Newt Gingrich
As often as not, Mr. Gingrich grasps the extended hand and offers a noncommittal greeting, the same as saying “Nice to see you” at a cocktail party when you’re hedging because you’re not quite sure if you’re meeting someone for the first time.
Hillary Clinton
Hillary Clinton is a Guardian, and her specific type is an ESTJ, what Keirsey calls “the Supervisor.” Supervisors are, Keirsey says, steadfast, cautious, methodical. They are the reliable, detail-oriented people without whom organizations and society fall apart—which is something ESTJs won’t hesitate to point out. “[T]heir first instinct is to take charge and tell others what to do,” says Keirsey. They are “devoted public servants, seeing their role in government … in almost sacred terms of self-sacrifice and service to others. This service is an obligation, not given “freely and joyously.”
Millard Fillmore
Fillmore was a likable fellow. He mixed readily. He was most persuasive in small groups; his stolid style did not play well before large audiences. He spoke slowly, deliberately, usually using simple expressions and short sentences.... “A spark of idealism smouldered in his mind,” biographer Robert J. Rayback has written. “Because his whole training had been aimed toward making or improving his livelihood, nothing could ever ignite the spark that would place him in that class of complete idealists who steadfastly cling to their visions no matter ho inimical to their interests. But the trait was there, seldom dominating, yet always helping to shape his values.”
Lyndon B. Johnson
Drawing upon hours of newly released White House tapes and dozens of interviews with people close to Johnson, [scholar Robert] Dallek has created, in this volume, a minutely detailed portrait of Johnson as a contradictory and larger-than-life figure, a Shakespearean character: needy, driven, devious, magnanimous and explosive. There is little about this portrait that is really new; in the last six months alone, Michael R. Beschloss’ Taking Charge (an annotated collection of Johnson’s White House tape transcripts) and Jeff Shesol’s Mutual Contempt (an analysis of his rivalry with Robert F. Kennedy) have given us similar portraits of Johnson. But Dallek most persuasively shows how Johnson's personality informed his policy making and day-by-day decisions.
Mitt Romney
For a candidate who is exceedingly risk-averse, Mr. Romney has developed an unlikely penchant for trying to puzzle out everything from voters’ personal relationships to their ancestral homelands.

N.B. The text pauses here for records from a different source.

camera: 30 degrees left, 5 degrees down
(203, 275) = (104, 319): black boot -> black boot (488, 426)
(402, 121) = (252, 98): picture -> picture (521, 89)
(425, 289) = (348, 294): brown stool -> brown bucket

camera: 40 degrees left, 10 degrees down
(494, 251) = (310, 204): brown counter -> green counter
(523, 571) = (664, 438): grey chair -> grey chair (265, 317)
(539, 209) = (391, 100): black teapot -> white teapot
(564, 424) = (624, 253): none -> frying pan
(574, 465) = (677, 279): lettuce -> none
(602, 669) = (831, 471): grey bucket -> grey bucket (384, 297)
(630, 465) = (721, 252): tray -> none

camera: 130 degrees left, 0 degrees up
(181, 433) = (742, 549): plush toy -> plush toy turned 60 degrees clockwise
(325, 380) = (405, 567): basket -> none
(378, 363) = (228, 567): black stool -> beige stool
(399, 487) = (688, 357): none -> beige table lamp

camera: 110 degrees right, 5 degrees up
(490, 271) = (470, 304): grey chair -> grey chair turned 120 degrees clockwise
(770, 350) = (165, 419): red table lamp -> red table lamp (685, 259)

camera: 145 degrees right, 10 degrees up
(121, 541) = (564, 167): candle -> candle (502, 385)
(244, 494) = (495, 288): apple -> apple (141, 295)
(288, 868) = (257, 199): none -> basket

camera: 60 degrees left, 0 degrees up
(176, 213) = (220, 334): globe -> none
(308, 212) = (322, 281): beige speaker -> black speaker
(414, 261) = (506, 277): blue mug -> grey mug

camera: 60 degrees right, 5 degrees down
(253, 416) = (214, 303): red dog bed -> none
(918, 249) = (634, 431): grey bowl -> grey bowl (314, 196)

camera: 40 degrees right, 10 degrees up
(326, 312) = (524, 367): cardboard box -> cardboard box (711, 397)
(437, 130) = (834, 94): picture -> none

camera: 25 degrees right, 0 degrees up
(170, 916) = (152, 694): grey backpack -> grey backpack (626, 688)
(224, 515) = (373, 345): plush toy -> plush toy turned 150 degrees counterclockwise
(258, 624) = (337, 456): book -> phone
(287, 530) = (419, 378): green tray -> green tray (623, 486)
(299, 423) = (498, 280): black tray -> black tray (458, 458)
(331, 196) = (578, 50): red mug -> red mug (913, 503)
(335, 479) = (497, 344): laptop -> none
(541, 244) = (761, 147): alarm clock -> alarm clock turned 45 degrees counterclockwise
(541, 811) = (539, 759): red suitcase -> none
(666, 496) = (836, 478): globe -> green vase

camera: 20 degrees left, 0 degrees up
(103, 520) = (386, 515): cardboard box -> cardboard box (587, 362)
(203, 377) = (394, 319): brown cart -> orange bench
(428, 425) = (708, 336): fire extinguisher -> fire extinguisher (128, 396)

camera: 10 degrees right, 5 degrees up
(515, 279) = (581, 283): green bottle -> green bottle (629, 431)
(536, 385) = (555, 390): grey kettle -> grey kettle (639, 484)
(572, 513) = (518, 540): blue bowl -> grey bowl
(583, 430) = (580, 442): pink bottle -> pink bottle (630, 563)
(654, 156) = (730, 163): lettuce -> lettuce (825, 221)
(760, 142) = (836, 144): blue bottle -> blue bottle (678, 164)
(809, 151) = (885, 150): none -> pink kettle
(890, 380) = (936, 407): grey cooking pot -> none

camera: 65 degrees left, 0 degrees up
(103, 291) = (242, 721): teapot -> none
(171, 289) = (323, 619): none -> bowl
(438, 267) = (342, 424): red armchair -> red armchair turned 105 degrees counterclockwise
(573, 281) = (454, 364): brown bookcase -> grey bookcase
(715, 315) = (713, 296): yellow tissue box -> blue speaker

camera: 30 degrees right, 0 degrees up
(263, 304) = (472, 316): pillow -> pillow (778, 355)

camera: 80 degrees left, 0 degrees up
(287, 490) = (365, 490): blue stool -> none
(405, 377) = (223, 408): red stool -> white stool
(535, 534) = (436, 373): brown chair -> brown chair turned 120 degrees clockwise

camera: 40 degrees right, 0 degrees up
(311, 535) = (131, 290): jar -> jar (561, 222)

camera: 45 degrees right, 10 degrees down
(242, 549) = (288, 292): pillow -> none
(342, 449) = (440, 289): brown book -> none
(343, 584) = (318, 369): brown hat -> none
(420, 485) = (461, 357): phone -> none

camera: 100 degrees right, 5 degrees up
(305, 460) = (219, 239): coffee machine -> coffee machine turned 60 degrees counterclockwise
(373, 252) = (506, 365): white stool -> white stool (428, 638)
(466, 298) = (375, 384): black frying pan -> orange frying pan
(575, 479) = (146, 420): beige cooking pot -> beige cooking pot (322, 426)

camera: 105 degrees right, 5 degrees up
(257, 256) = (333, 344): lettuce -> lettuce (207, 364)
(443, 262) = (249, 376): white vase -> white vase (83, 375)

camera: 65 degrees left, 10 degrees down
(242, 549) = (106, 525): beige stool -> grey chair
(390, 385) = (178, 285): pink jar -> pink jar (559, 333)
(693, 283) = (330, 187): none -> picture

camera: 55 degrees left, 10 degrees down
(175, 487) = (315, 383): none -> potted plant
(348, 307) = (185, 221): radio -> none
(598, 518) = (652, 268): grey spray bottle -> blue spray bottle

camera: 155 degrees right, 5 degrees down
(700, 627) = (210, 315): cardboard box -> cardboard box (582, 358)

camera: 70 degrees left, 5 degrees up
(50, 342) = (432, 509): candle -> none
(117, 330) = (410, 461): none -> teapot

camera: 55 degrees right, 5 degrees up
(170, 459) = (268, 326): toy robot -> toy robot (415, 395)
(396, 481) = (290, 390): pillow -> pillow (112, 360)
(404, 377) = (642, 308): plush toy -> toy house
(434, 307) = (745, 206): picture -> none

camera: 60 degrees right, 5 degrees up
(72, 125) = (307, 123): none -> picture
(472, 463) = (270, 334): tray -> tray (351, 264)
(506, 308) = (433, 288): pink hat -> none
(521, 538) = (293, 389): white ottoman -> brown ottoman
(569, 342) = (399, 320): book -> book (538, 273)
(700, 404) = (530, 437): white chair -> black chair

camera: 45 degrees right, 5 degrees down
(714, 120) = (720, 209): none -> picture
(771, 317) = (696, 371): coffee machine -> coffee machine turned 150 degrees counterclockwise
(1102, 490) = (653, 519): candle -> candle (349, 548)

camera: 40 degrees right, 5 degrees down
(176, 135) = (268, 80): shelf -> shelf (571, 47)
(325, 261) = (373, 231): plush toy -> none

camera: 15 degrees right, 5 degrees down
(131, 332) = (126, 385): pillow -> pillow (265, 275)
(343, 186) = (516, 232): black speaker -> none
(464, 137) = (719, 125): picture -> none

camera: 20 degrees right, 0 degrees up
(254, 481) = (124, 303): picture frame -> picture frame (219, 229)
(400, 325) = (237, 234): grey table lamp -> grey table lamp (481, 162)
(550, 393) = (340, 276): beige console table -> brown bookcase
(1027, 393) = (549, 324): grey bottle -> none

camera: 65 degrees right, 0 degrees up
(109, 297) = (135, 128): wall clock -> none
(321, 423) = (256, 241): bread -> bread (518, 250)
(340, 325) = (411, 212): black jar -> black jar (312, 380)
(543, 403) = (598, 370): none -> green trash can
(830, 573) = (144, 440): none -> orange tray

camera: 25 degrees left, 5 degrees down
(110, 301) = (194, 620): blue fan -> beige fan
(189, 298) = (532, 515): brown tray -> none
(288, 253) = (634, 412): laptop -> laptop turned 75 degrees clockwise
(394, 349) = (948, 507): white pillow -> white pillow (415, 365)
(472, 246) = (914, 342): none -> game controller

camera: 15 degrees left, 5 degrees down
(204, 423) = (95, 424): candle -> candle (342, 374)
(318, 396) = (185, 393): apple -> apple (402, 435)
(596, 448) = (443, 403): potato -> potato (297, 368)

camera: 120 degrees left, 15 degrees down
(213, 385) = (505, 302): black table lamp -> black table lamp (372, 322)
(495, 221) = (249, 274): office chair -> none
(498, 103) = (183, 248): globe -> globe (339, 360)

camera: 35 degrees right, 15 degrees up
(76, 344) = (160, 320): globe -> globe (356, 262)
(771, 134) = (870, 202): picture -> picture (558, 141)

“Sisters?” he asked. (Nope, stepmother and stepdaughter.) “Your husband?” he wondered. (No, just a friend from the neighborhood.) “Mother and daughter?” he guessed. (Cousins, actually.)
The results can be awkward. “Daughter?” he asked a woman sitting with a man and two younger girls at the diner in Tilton, N.H., on Friday morning. Her face turned a shade of red. “Wife.”
Franklin Delano Roosevelt
Roosevelt had mild constant manic symptoms. Called hyperthymic temperament, this kind of personality is biologically and genetically related to manic-depression. Such people have very high energy levels, and are extroverted, talkative, sociable, humorous, charismatic, productive, libidinous and workaholic. And, as much scientific research shows, hyperthymic personality enhances resilience to stressful or traumatic experiences. People with hyperthymic personality, when exposed to traumas (such as war or terrorist attacks or life-threatening illness), are less likely to develop symptoms of post-traumatic stress disorder.